All great ideas need a spark to get the fire going. Tamara Grybko and Emily Stovel’s inspiration began with a program funded by the Institute of Museum and Library Services.

Grybko was working as a program data and evaluation manager at Explora—a science center and children’s museum in Albuquerque, New Mexico—when she took part in Cohort 1 of the IMLS Community Catalyst Initiative. To facilitate the initiative, IMLS contracted with the Asset-Based Community Development (ABCD) Institute, housed at DePaul University, as a partner in the work. As a member of the Explora project team, Grybko participated in the trainings, which focused on organizing local resources to pull together for community change.

After she left her position at Explora, Grybko continued to include the asset-based community development concepts she learned from CCI in her work as an independent consultant. When the COVID-19 pandemic reached the U.S. in March, she connected with Stovel, director of the Bernalillo Community Museum, through a Zoom meeting for community educators. After discussing ways to engage and employ local creative sector individuals—especially those in the museum and film industries—they pulled their networks together.

“We started thinking about what’s happening in our little corner of the world, and how we can work together to support both our community as well as those in professions that were immediately impacted by the COVID-19 shutdown orders,” Grybko said. “There are so many people in our state who are so energized and creative and want to stay engaged, and we’re trying to find ways that we can support each other in that.”

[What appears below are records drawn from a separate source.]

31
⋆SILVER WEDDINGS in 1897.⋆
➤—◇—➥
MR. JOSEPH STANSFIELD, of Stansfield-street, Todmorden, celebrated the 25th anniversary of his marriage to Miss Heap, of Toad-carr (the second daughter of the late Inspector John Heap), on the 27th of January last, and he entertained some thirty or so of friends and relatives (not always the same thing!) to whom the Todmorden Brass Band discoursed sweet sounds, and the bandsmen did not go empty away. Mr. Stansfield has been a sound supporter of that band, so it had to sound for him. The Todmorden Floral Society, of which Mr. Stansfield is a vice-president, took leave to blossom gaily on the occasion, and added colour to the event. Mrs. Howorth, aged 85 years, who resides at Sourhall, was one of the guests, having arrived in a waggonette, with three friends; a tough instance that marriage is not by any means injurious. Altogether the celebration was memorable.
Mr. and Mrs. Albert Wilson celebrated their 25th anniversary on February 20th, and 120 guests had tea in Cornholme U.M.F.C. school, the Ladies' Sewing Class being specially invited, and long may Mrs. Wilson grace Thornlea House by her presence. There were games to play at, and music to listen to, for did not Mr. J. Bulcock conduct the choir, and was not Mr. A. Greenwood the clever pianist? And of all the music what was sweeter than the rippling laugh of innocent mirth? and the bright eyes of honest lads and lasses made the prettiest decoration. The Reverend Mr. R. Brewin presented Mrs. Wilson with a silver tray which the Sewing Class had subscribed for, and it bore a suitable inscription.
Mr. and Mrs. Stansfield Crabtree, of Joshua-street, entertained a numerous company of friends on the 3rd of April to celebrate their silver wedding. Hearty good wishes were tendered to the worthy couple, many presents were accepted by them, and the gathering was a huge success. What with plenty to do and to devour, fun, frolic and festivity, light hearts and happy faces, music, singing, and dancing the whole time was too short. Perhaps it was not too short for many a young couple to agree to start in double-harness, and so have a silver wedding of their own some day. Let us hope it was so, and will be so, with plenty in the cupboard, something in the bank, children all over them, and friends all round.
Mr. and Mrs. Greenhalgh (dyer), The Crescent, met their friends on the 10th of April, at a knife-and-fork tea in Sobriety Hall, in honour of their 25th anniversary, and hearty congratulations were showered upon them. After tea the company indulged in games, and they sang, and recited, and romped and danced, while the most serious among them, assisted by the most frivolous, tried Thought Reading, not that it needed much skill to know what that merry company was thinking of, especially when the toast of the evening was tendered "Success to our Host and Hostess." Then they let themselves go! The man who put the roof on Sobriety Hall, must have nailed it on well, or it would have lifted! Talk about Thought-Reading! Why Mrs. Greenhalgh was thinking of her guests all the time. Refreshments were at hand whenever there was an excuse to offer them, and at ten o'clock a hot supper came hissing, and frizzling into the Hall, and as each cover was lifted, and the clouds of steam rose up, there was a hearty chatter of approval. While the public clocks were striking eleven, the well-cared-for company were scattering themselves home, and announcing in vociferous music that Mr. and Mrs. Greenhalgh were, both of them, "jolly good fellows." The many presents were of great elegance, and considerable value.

It was clear that people in the museum and film industries were losing jobs due to the pandemic. At the same time, the pair knew that those creative platforms would soon be sorely missed by people who rely on them for cultural enrichment and personal entertainment.

“It seemed like a perfect opportunity to bring those two sectors together to provide digital resources in a time where everyone was going online,” Stovel explained.

With funding from the City of Albuquerque’s Creative Economy Relief Program, Grybko and Stovel—in collaboration with Andres Barrera Guerrero, a museum educator, and Ted Kinyak, a film illustrator and editor—focused their attention on working with youth to expand their digital storytelling capabilities through video to highlight resilience amid the COVID-19 pandemic.

“When we get together, a lot of the conversations with the youth have much more to do with what these individuals are experiencing and the stories they want to tell, rather than the technical aspects of how to make a video,” Stovel said. “That really speaks to the community catalyst work that IMLS encouraged. It’s very small-scale, direct, and leverages the power of people who have experience, who know how to work in digital environments, and who can think as a museum educator across disciplines to help young people think about how to tell their stories.”

Grybko’s expertise in evaluation is well-suited for this new line of work. She asks the youth thought-provoking questions that can help bring their stories to life and perhaps even inspire other people. Connecting back to her ABCD training, she says at its core, this project—titled Albuquerque Digital Connections—is rooted in a group of individuals with vocational overlap coming together in the midst of a crisis to think about and plan for ways they could continue to use their skills to work in partnership with community residents.

“The nature of the stories that the kids are telling about their pandemic experiences are incredibly powerful. They are the stars—the center of this work,” Grybko said. “Coming together in this strange new digital world and watching relationships being built through this environment has been so rewarding to see through this project.”